WHAT IS ASKED: Continue the news story below about the Pittsburg High School student reporters and their new principal's credentials, picking up right after its last sentence.

PAGE EXTRACT:
▼▼▼

Story about Pittsburg High School students is most read story on Washington Post web site Wednesday.Pittsburg, Kansas is not a city that shows up much in the national media. Before this week, there had only been about four mentions of the city in the Washington Post over the last decade.  One was when Pulitzer Prize-winning poet James Tate died in 2015. (Tate got his bachelor’s degree from Kansas State College there in 1965.) Before that, it was when Pittsburg State University wide receiver John Brown was drafted by the Arizona Cardinals in 2014. There were also brief mentions of the death of a judge who had been born there and the fact that an unnamed Fortune 500 CEO had been born there.

But on Wednesday the most-read story on The Washington Post’s web site was about a group of Pittsburg High School students who discovered through dogged journalistic research that their high schools newly hired principal had questionable educational credentials.  That story, reported in the school paper The Booster Redux on Friday, March 31, resulted in the new principal, Amy Robertson, resigning her post following a school board meeting on Tuesday evening of this week.

Seventeen-year-old Connor Balthazar told the Washington Post that “There were some things that just didn’t quite add up,” about things Robertson. Reporting on the story was done by a team of six high school students.   In their story, the students wrote:

“The Booster Redux Staff typically introduces each new administrator at PHS with a news story. During the interview process with Robertson, the Booster staff found inconsistencies in Robertson’s credentials. The staff presented these concerns to Pittsburg Community School superintendent Destry Brown, who encouraged the Booster reporters to reach out to Robertson.

“On March 16, the Booster staff held a conference call with the incoming principal. Booster adviser Emily Smith and Brown were also present. During the call, Robertson presented incomplete answers, conflicting dates and inconsistencies in her responses.

“After the conference call interview, the staff conducted further research online by phone interview to confirm her credentials. These are the findings.”

And what a set of findings they were:

  • Robertson claimed to have a master’s degree and Ph.D from Corllins University in Stockton, California.
  • But the students’ research showed no signs in property records that there had ever been a university by that name in Stockton, no U.S. Department of education records documenting the university, no sign of an active web site of the university, and an online article that referred to Corllins University as a diploma mill.
  • Robertson claimed to have bachelor of fine arts degree in theater arts from Tulsa University. While TU is a very real school, the students found that it has never offered a BFA in theater.

▲▲▲

EXTRACTED INFORMATION:
▼▼▼

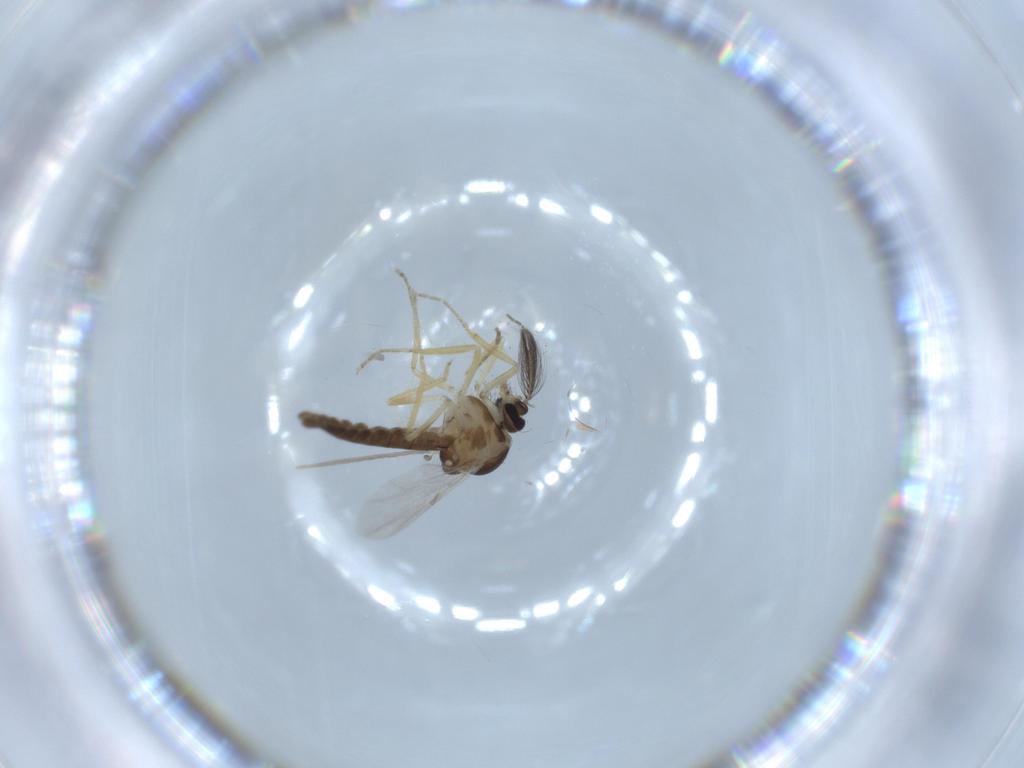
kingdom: Animalia
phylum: Arthropoda
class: Insecta
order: Diptera
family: Ceratopogonidae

▲▲▲

RESULT FOR THIS EXERCISE:
PHS senior Trina Paul, part of the reporting team, told the Kansas City Star that the students just were concerned about Robertson’s credentials. “She was going to be the head of our school, and we wanted to be assured that she was qualified and had the proper credentials.  We stumbled on some things that most might not consider legitimate credentials.”

Following the publication of the story, the Pittsburg Community Schools Board of Education held a special meeting, and following a brief closed session, Robertson resigned, the Star reports.

The students are normally advised by their award-winning journalism teacher Emily Smith, but she had to recuse herself on this story, she told the Washington Postbecause she had been on the search committee that had hired Robertson. But the students did receive help from a range of state and national journalists and experts. Smith is understandably proud of what her high school students have accomplished: “Everybody kept telling them, ‘stop poking your nose where it doesn’t belong.’ They were at a loss that something that was so easy for them to see was waiting to be noticed by adults.”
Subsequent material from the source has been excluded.